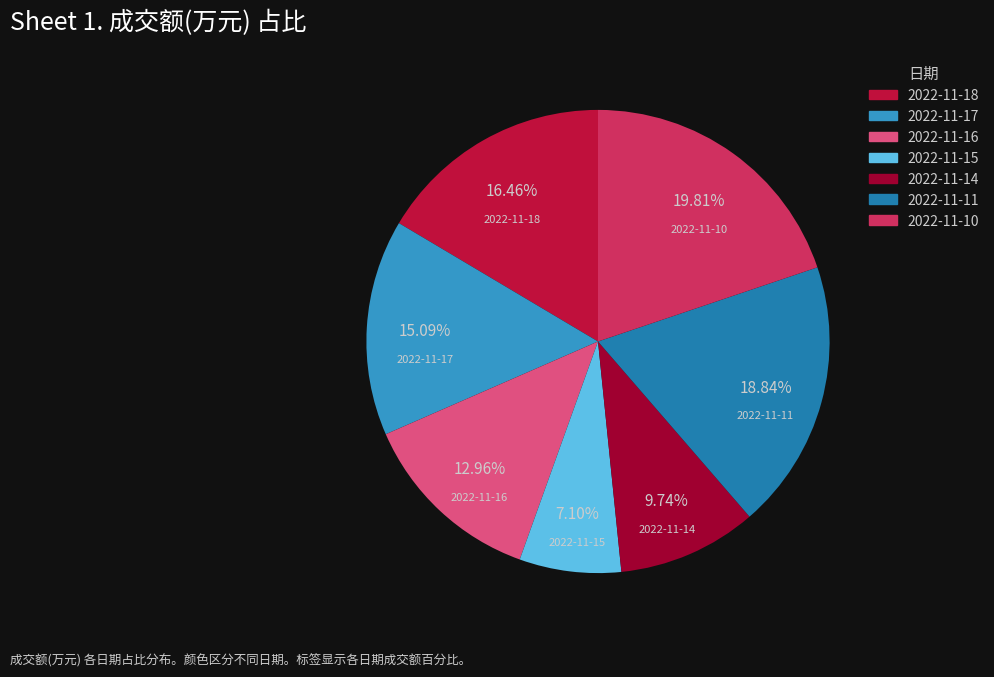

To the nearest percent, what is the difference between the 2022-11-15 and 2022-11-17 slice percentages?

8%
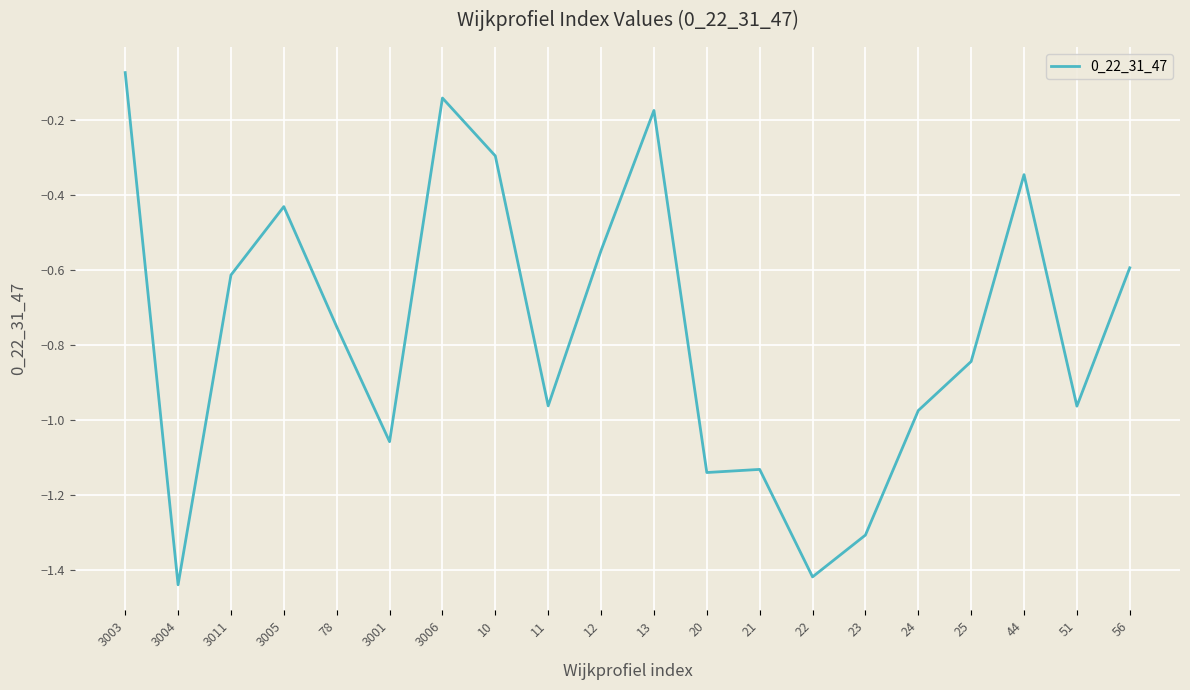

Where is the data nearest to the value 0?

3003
--
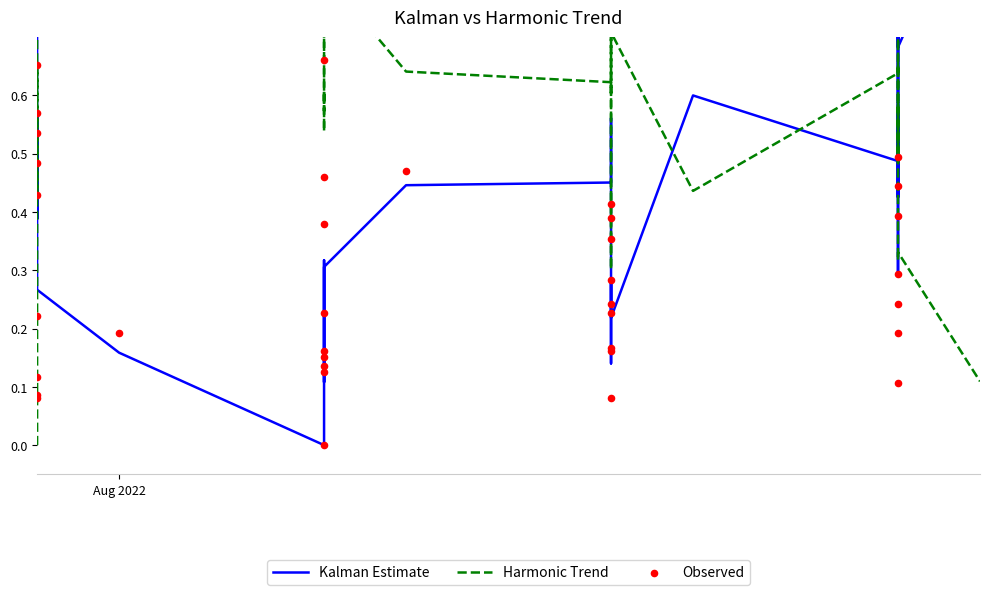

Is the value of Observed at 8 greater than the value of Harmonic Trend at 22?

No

#### [Work required]
List as a numbered sequence the lines in the rows, starting at the line containing "To the nearest" and ending at the line containing "Where is the data nearest to the value 0?", both included. Leave out blank lines and pictures.

#### [Solved exercise]
1. To the nearest percent, what is the difference between the 2022-11-15 and 2022-11-17 slice percentages?
2. 8%
3. Where is the data nearest to the value 0?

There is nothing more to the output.